[Input Boundary: Start]

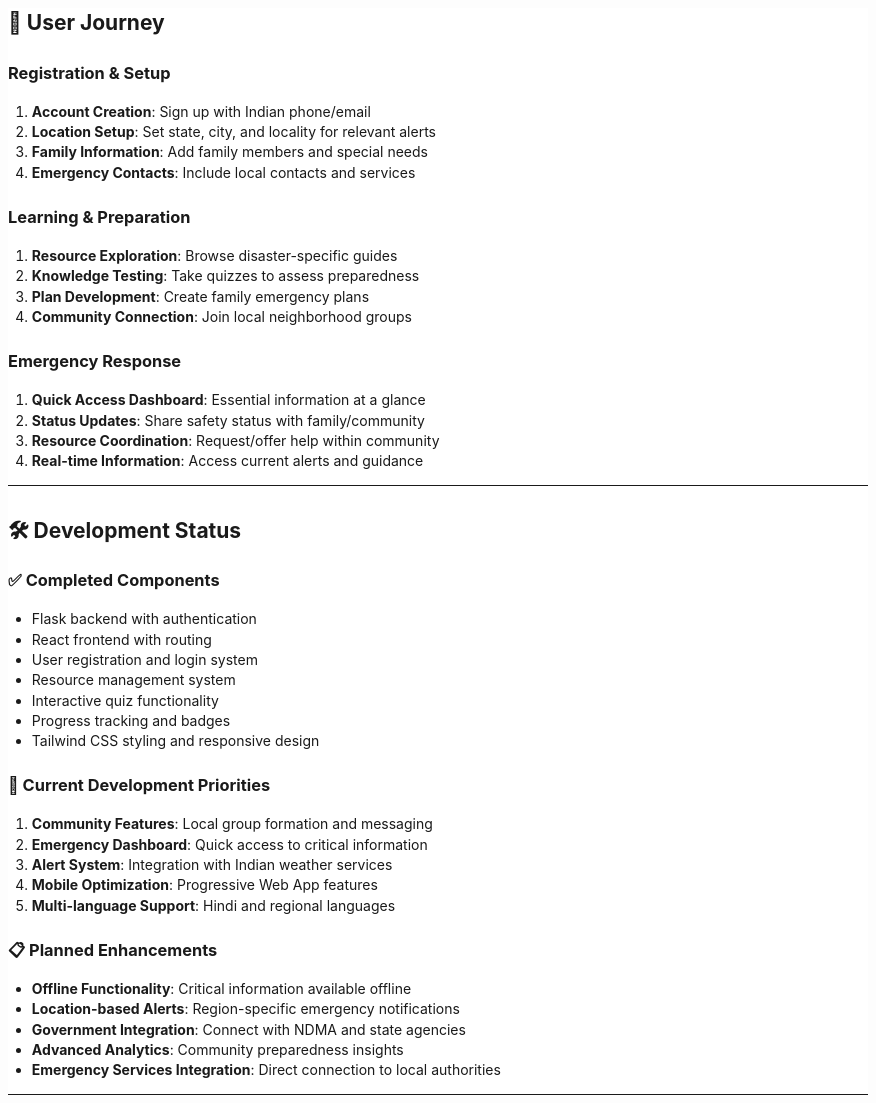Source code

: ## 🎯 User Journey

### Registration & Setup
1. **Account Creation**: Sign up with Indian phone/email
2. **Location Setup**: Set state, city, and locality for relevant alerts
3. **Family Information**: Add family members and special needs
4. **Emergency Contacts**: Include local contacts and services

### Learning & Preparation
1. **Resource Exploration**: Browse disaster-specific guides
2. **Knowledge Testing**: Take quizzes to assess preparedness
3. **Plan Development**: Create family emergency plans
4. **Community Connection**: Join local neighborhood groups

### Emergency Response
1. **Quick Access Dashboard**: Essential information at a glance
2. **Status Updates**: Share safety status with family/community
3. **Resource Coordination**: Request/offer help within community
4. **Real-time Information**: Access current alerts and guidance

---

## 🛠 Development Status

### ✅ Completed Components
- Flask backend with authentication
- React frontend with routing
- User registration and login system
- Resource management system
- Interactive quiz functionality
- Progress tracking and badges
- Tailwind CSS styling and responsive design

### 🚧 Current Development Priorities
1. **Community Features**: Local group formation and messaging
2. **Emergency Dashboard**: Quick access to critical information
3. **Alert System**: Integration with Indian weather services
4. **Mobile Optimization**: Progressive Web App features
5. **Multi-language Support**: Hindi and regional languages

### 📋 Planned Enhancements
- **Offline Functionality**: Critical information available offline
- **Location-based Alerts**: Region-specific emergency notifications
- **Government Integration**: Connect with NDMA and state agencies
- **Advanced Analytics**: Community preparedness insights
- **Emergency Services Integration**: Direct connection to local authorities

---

[Input Boundary: End]

### How to complete this task
Please count the lines above that contain the string "Development" and reply with the number alone.

### Answer section
3